An innovative therapy helps children develop new motor pathways to improve use of a weakened arm.
During her intensive three-week therapy program, Darby Strong gained strength and function in her left arm through her hard work and the expertise of occupational therapist Riccardo Pirrone.
A staccato rhythm fills an exercise room at Seattle Children’s Hospital as Riccardo Pirrone, an occupational therapist, shows Darby Strong and Devon Yamane how to hit a speed bag.
Thwack-a-ta, thwack-a-ta, thwack-a-ta, THWACK!
“Now, who wants to give it a try?” Pirrone says to the two young girls.
Darby shyly steps to the bag and takes a few awkward swipes, but only with her left hand. When it’s Devon’s turn, she swings only with her right. Why? Because both girls are wearing casts on their other arms – all part of a new treatment called constraint induced therapy (CIT) for children with hemiparesis.
Hemiparesis is a condition in which the limbs on one side of the body have severe weakness and limited function, making everyday tasks such as eating and dressing a challenge. Conventional therapy for children with hemiparesis involves an hour or two of physical and occupational therapy per week. In between, these children typically neglect their weak arm.
“They forget about it in large part because it’s not useful to them,” says Laura Crooks, who leads the Rehabilitation Medicine Department at Children’s.
Creating new motor pathways
Occupational therapist Wendy McGrath helped introduce constraint induced therapy to Seattle Children’s to help children and teens improve function in an upper extremity weakened due to strokes, brain tumors, cerebral palsy or other injuries to the brain.
During the three-week CIT session, each patient’s strong arm is immobilized with a shoulder-to-fingertip cast forcing them to use their weak arm 24/7. Through constant use of their weak arm, patients create new motor pathways in the brain that help them gain strength and function on their weak side and ultimately use both arms more equally.
Besides eating, playing, etc., with the cast on, they come to Children’s Monday through Friday for three hours of highly varied occupational therapy each day. Activities range from music to art to cooking to board games. Swimming is the only time the cast is removed.
“Families tell us that their children are doing things with both hands now. They’re not letting that weak arm just hang there,” says Wendy McGrath, an occupational therapist who helped introduce CIT at Children’s.
A week and a half into her therapy, Devon buckled her own seatbelt for the first time with her right hand.
“We’re talking real, practical changes,” says her mother, Juliette Yamane. “Devon wants to be more independent in her day-to-day life, and we’re thrilled with the progress she has made.”
“We're talking real, practical changes. We're thrilled with the progress Devon has made.”
Meeting a great need
Dr. Michael Astion, a speed-bag enthusiast and physician at UW Medicine, volunteers his time to teach patients in the CIT program how to “work the bag.”
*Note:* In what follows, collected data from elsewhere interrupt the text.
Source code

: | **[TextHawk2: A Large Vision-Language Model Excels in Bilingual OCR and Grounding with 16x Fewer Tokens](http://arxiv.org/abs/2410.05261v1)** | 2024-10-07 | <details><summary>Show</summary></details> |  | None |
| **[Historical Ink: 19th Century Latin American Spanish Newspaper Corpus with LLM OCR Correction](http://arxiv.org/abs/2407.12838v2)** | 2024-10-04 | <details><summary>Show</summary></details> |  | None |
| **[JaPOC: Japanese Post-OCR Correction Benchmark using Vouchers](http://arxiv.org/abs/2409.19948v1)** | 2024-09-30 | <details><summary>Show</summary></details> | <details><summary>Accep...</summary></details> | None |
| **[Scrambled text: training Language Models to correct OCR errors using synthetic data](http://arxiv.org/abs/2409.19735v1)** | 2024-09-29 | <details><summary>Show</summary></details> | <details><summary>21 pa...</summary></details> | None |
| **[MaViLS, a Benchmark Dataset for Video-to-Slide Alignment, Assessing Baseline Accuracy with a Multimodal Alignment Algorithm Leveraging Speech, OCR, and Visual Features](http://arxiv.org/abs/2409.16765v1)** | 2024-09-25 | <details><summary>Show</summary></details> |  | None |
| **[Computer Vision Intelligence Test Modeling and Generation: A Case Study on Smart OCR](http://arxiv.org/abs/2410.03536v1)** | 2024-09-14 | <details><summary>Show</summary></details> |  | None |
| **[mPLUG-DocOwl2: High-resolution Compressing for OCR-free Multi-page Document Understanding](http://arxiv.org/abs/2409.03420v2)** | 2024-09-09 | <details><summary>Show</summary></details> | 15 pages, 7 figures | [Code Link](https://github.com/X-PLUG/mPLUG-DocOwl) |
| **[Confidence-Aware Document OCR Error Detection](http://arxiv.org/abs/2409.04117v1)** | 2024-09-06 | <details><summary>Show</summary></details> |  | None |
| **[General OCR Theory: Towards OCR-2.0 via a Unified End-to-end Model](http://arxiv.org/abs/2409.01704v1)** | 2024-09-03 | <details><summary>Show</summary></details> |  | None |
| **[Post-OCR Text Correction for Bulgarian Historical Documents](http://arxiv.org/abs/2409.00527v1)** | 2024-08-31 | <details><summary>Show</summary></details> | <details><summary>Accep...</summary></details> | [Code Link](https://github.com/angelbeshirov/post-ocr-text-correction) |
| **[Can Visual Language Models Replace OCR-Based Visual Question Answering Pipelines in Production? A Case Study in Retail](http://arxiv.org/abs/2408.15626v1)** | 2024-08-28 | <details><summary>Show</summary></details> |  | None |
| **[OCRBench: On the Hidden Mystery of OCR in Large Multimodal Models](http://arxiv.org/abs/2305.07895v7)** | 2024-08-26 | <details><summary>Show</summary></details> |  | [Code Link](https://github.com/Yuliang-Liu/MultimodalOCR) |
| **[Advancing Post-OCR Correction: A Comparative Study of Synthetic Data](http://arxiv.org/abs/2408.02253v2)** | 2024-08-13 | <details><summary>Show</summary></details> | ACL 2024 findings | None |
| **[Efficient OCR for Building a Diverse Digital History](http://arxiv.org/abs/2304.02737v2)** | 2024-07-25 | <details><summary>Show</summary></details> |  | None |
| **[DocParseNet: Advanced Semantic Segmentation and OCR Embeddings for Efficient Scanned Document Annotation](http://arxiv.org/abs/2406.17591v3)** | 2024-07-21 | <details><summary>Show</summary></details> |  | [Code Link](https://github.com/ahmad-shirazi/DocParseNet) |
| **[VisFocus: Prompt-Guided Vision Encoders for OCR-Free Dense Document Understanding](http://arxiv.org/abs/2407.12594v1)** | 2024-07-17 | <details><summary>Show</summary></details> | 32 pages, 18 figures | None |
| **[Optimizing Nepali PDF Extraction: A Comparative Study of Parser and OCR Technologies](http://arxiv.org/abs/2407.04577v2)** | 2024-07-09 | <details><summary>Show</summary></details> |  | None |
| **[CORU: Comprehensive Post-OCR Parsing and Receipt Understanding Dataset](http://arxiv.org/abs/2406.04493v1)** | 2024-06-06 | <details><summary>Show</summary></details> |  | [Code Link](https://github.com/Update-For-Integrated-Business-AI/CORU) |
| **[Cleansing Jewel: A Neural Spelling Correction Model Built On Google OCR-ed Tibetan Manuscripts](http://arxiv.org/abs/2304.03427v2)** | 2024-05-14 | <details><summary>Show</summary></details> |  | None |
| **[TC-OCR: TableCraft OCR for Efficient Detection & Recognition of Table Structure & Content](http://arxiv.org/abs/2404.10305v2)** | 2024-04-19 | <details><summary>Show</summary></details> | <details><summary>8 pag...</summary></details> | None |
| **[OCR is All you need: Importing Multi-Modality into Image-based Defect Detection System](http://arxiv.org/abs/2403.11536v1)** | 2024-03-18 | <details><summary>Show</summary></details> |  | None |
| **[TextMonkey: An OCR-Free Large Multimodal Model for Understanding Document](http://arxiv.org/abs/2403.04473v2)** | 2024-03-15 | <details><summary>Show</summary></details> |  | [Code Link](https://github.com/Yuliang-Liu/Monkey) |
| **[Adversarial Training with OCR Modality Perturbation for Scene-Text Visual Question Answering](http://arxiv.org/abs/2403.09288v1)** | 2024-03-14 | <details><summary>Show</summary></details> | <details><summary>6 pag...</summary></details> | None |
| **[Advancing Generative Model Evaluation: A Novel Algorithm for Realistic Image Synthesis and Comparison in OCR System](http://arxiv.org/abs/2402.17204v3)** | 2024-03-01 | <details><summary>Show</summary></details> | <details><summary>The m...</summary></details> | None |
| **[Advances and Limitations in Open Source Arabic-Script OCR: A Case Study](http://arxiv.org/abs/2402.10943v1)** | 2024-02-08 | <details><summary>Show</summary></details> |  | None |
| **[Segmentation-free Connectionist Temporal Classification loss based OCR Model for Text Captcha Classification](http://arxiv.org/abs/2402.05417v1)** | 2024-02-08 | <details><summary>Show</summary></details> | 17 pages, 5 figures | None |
CIT has been used for many years to treat adult stroke victims but is a relatively new treatment for children. Children’s began offering CIT five years ago after hearing about the treatment’s success at the University of Alabama, which pioneered the use of CIT in children. “The more we looked into it, the more we learned about how well CIT worked and about how many families wanted us to start a program here,” McGrath says.
A grant from the Christopher Reeves Foundation paid for McGrath and fellow occupational therapist Betsy Chappelle to train at Alabama. “We were part of the first group ever trained there,” McGrath says.
When they returned, they ran “camps” once or twice a year that helped three or four patients at a time, but they couldn’t keep up with demand from families eager to participate. To increase access, they trained 40 communitybased therapists to offer CIT in their practices.
Last year, Children’s hired Pirrone, who works with two children three weeks at a time year-round, making Children’s the only place in the region offering CIT on a regular basis.
“The need is so great,” Crooks says. “We have families who wait months and months to get into the program.”
Donations make it possible
Funds from a charitable endowment have supported the CIT program’s growth by purchasing games, art supplies, etc., and enabled McGrath and Chappelle to train the communitybased therapists. The endowment also helped Chappelle receive training to assess children after they complete the program.
So far, preliminary results from the therapy are extremely promising. McGrath and Chappelle have presented data at several seminars showing significant improvement in 10 of 11 patients treated at Children’s in 2008. “In almost every case, kids leave therapy with more function in their weak arm than they’ve ever had before,” Pirrone says.
Even better outcomes could be on the horizon. Led by pediatrician Dr. John McLaughlin, Children’s is part of a multisite study to learn whether adding magnetic brain stimulation to CIT improves results. “The hypothesis is that combining these therapies will help the brain reduce dysfunctional signals and create the new motor pathways these children need to gain greater use of their weak arm,” Crooks says.
This research represents another possible step forward in the effort to help children like Devon and Darby lead fuller and more independent lives.